> **Work required**: For this exercise, retype the lines from the one that holds "största emigrantgruppen, förhöll" through the one that holds "Detección temprana de casos de COVID-19." in the records below, both included, exactly and without pictures.

[Recorded data]
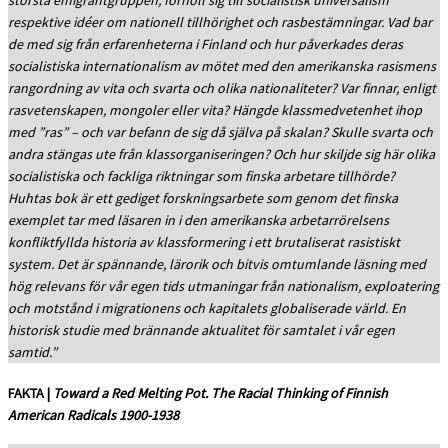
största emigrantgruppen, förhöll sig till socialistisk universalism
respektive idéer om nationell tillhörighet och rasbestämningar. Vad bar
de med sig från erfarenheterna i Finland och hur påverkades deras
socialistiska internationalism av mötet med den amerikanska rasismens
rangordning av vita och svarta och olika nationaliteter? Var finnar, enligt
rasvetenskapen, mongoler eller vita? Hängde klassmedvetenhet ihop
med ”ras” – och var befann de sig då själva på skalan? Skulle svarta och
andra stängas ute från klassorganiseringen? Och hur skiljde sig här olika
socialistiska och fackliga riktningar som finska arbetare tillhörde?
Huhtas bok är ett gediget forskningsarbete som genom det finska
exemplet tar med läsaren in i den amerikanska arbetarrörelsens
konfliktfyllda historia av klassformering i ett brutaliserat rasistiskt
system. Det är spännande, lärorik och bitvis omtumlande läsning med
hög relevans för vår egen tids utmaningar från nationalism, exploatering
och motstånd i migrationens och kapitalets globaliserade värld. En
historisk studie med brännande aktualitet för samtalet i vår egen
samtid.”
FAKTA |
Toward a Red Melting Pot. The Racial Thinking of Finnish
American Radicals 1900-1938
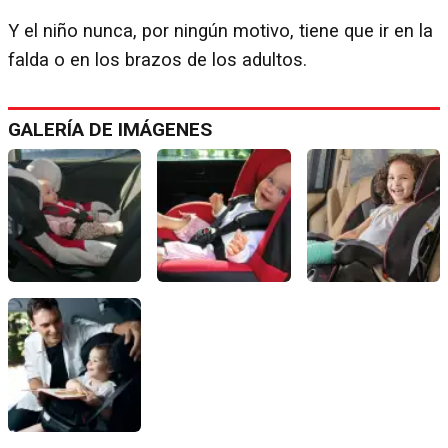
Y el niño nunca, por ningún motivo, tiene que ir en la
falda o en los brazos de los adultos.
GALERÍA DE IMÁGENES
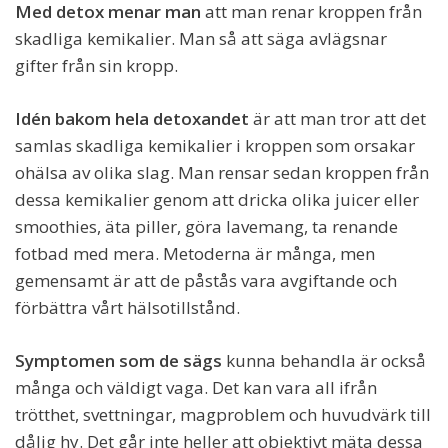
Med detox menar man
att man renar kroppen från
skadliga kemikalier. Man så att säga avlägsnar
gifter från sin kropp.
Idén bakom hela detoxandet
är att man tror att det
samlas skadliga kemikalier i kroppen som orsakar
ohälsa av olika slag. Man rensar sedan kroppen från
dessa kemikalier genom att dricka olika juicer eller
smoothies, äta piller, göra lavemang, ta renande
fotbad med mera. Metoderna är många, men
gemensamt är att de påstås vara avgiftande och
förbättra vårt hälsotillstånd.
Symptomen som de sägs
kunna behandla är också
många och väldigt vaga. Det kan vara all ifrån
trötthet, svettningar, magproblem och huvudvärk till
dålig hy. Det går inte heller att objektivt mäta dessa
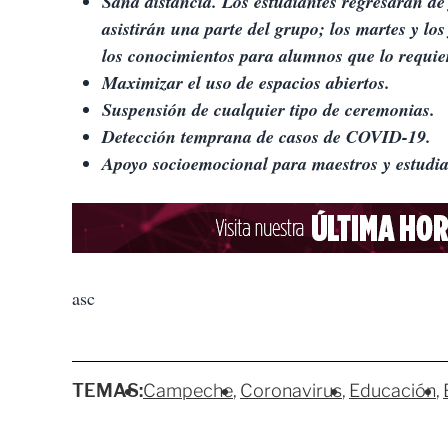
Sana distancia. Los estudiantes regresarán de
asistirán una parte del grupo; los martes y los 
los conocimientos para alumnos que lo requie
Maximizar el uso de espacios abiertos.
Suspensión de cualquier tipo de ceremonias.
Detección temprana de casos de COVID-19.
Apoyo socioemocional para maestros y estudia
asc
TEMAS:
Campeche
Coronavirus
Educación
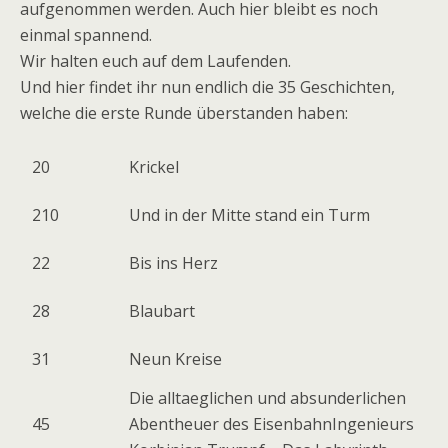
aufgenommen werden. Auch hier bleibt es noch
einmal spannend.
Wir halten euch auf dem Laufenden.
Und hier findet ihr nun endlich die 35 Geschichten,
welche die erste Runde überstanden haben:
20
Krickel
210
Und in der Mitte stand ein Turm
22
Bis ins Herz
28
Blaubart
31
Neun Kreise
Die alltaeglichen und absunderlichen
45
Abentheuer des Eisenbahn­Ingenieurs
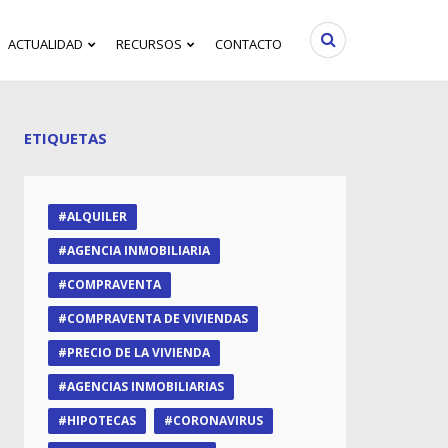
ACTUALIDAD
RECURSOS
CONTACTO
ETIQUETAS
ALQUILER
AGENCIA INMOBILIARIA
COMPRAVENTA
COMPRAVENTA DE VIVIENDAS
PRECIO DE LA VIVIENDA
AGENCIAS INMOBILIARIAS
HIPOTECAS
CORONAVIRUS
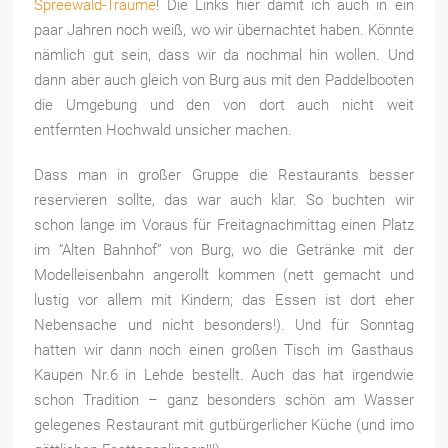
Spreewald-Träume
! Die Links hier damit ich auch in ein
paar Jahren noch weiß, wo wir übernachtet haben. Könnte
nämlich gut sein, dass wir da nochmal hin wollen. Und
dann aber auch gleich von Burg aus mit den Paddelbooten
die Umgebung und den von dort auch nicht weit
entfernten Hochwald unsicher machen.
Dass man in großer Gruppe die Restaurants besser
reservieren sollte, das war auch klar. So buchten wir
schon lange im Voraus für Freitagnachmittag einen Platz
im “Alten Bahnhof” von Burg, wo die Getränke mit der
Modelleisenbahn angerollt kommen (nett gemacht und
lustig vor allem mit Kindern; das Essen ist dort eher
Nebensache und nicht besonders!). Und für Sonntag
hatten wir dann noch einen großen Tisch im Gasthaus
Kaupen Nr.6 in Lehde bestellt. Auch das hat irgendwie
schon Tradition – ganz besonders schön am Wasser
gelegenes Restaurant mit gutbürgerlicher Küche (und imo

* * *

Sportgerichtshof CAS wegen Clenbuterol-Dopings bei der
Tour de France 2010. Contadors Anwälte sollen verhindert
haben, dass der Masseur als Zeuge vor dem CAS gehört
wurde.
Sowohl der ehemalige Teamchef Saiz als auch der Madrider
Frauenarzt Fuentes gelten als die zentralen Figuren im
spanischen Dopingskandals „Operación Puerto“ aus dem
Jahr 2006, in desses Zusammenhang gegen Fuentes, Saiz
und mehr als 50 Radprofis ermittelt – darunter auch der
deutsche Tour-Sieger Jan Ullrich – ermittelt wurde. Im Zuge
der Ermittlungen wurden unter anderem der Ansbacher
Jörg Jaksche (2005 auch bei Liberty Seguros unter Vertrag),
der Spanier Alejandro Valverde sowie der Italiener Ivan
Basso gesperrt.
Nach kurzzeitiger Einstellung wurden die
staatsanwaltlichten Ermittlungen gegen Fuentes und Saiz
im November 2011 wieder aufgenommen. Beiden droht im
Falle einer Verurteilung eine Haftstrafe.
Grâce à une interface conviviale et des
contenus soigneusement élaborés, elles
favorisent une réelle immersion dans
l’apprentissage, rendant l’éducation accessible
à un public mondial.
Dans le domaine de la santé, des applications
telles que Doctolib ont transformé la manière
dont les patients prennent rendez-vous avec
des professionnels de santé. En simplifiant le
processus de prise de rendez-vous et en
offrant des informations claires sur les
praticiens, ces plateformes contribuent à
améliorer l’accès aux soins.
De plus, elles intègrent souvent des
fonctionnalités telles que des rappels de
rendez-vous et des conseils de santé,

> **Result below**:
största emigrantgruppen, förhöll sig till socialistisk universalism
respektive idéer om nationell tillhörighet och rasbestämningar. Vad bar
de med sig från erfarenheterna i Finland och hur påverkades deras
socialistiska internationalism av mötet med den amerikanska rasismens
rangordning av vita och svarta och olika nationaliteter? Var finnar, enligt
rasvetenskapen, mongoler eller vita? Hängde klassmedvetenhet ihop
med ”ras” – och var befann de sig då själva på skalan? Skulle svarta och
andra stängas ute från klassorganiseringen? Och hur skiljde sig här olika
socialistiska och fackliga riktningar som finska arbetare tillhörde?
Huhtas bok är ett gediget forskningsarbete som genom det finska
exemplet tar med läsaren in i den amerikanska arbetarrörelsens
konfliktfyllda historia av klassformering i ett brutaliserat rasistiskt
system. Det är spännande, lärorik och bitvis omtumlande läsning med
hög relevans för vår egen tids utmaningar från nationalism, exploatering
och motstånd i migrationens och kapitalets globaliserade värld. En
historisk studie med brännande aktualitet för samtalet i vår egen
samtid.”
FAKTA |
Toward a Red Melting Pot. The Racial Thinking of Finnish
American Radicals 1900-1938
Y el niño nunca, por ningún motivo, tiene que ir en la
falda o en los brazos de los adultos.
GALERÍA DE IMÁGENES
Med detox menar man
att man renar kroppen från
skadliga kemikalier. Man så att säga avlägsnar
gifter från sin kropp.
Idén bakom hela detoxandet
är att man tror att det
samlas skadliga kemikalier i kroppen som orsakar
ohälsa av olika slag. Man rensar sedan kroppen från
dessa kemikalier genom att dricka olika juicer eller
smoothies, äta piller, göra lavemang, ta renande
fotbad med mera. Metoderna är många, men
gemensamt är att de påstås vara avgiftande och
förbättra vårt hälsotillstånd.
Symptomen som de sägs
kunna behandla är också
många och väldigt vaga. Det kan vara all ifrån
trötthet, svettningar, magproblem och huvudvärk till
dålig hy. Det går inte heller att objektivt mäta dessa
Sana distancia. Los estudiantes regresarán de
asistirán una parte del grupo; los martes y los 
los conocimientos para alumnos que lo requie
Maximizar el uso de espacios abiertos.
Suspensión de cualquier tipo de ceremonias.
Detección temprana de casos de COVID-19.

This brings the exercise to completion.